In der Frühzeit der Industrialisierung lag dieser Zusammenhang so sehr auf der Hand, dass in der „Arbeiterbewegung“ um dieses Thema herum eine ganze Kultur aus Parteien, Wohnbauten, Sportvereinen, Bibliotheken und Arbeiterliedern erblühte. Arbeitslosigkeit war die Schattenseite, das Gespenst. Der Sozialstaat hat ihm viel von seinem Schrecken genommen. Aber er hat uns mit seinen habituellen Wucherungen allmählich die Lust am Arbeiten vergällt.

Im Windschatten staatlicher Daueralimentierung droht eine Entsolidarisierung, eine Aufkündigung des allseitigen Beistandspakts. Wenn man einerseits ganz passabel von öffentlicher Hilfe leben kann, aber andererseits sogar Vollzeit-Gehälter nicht für Eigentumsbildung und die Erfüllung von Lebensträumen reichen, dann droht eine gefährliche Flucht aus der Arbeit.
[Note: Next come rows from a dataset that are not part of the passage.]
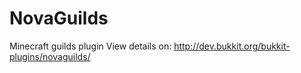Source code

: # NovaGuilds
Minecraft guilds plugin
View details on: http://dev.bukkit.org/bukkit-plugins/novaguilds/
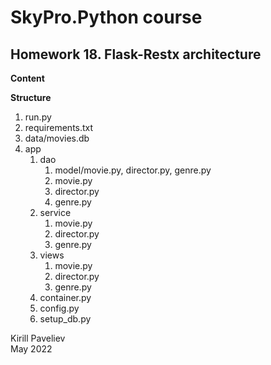 # SkyPro.Python course
## Homework 18. Flask-Restx architecture

**Content**

**Structure**

1. run.py
2. requirements.txt
3. data/movies.db
4. app
   1. dao
      1. model/movie.py, director.py, genre.py
      2. movie.py
      3. director.py
      4. genre.py
   2. service 
      1. movie.py 
      2. director.py 
      3. genre.py
   3. views
      1. movie.py 
      2. director.py 
      3. genre.py
   4. container.py
   5. config.py
   6. setup_db.py


Kirill Paveliev\
May 2022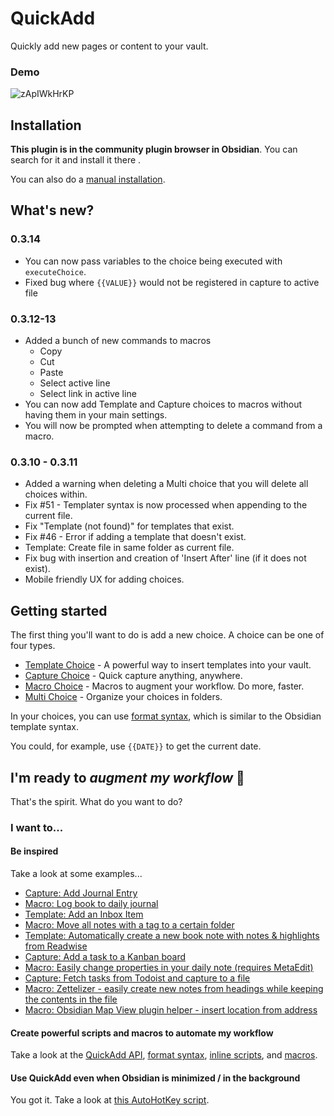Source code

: # QuickAdd
Quickly add new pages or content to your vault.
### Demo
![zApIWkHrKP](https://user-images.githubusercontent.com/29108628/121762835-bb8b2e80-cb38-11eb-8ef6-b65700526caf.gif)

## Installation
**This plugin is in the community plugin browser in Obsidian**. You can search for it and install it there .

You can also do a [manual installation](docs/ManualInstallation.md).

## What's new?
### 0.3.14
- You can now pass variables to the choice being executed with ``executeChoice``.
- Fixed bug where ``{{VALUE}}`` would not be registered in capture to active file

### 0.3.12-13
- Added a bunch of new commands to macros
  - Copy
  - Cut
  - Paste
  - Select active line
  - Select link in active line
- You can now add Template and Capture choices to macros without having them in your main settings.
- You will now be prompted when attempting to delete a command from a macro.

### 0.3.10 - 0.3.11
- Added a warning when deleting a Multi choice that you will delete all choices within.
- Fix #51 - Templater syntax is now processed when appending to the current file.
- Fix "Template (not found)" for templates that exist.
- Fix #46 - Error if adding a template that doesn't exist.
- Template: Create file in same folder as current file.
- Fix bug with insertion and creation of 'Insert After' line (if it does not exist).
- Mobile friendly UX for adding choices.

## Getting started
The first thing you'll want to do is add a new choice. A choice can be one of four types.
- [Template Choice](docs/Choices/TemplateChoice.md) - A powerful way to insert templates into your vault.
- [Capture Choice](docs/Choices/CaptureChoice.md) - Quick capture anything, anywhere.
- [Macro Choice](docs/Choices/MacroChoice.md) - Macros to augment your workflow. Do more, faster.
- [Multi Choice](docs/Choices/MultiChoice.md) - Organize your choices in folders.

In your choices, you can use [format syntax](docs/FormatSyntax.md), which is similar to the Obsidian template syntax.

You could, for example, use ``{{DATE}}`` to get the current date.

## I'm ready to _augment my workflow_ 🚀
That's the spirit. What do you want to do?

### I want to...
#### Be inspired
Take a look at some examples...
- [Capture: Add Journal Entry](docs/Examples/Capture_AddJournalEntry.md)
- [Macro: Log book to daily journal](docs/Examples/Macro_LogBookToDailyJournal.md)
- [Template: Add an Inbox Item](docs/Examples/Template_AddAnInboxItem.md)
- [Macro: Move all notes with a tag to a certain folder](docs/Examples/Macro_MoveNotesWithATagToAFolder.md)
- [Template: Automatically create a new book note with notes & highlights from Readwise](docs/Examples/Template_AutomaticBookNotesFromReadwise.md)
- [Capture: Add a task to a Kanban board](docs/Examples/Capture_AddTaskToKanbanBoard.md)
- [Macro: Easily change properties in your daily note (requires MetaEdit)](docs/Examples/Macro_ChangePropertyInDailyNotes.md)
- [Capture: Fetch tasks from Todoist and capture to a file](docs/Examples/Capture_FetchTasksFromTodoist.md)
- [Macro: Zettelizer - easily create new notes from headings while keeping the contents in the file](docs/Examples/Macro_Zettelizer.md)
- [Macro: Obsidian Map View plugin helper - insert location from address](docs/Examples/Macro_AddLocationLongLatFromAddress.md)

#### Create powerful scripts and macros to automate my workflow
Take a look at the [QuickAdd API](docs/QuickAddAPI.md), [format syntax](docs/FormatSyntax.md), [inline scripts](docs/InlineScripts.md), and [macros](docs/Choices/MacroChoice.md).

#### Use QuickAdd even when Obsidian is minimized / in the background
You got it. Take a look at [this AutoHotKey script](docs/AHK_OpenQuickAddFromDesktop.md).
Es fehlen dann nicht nur Kräfte für die Gemeinschaft. Auch das Leben der Einzelnen verdunkelt sich. Von Lottogewinnern, Filmstars und Millionenerben kennt man die Tristesse, die ein vermeintlich „sorgloses“ Luxusleben bedeuten kann.

Ein gutes Leben ist nicht problemfrei. Sondern gut ist das Leben dann, wenn es uns lösbare Aufgaben und Probleme stellt. Deshalb müssen wir die Erwerbsarbeit attraktiv halten. Und dort, wo sie es nicht ist, um Verbesserungen ringen. Glücklich leben nicht ohne, sondern in der Arbeit: Das ist ein lohnendes Ziel.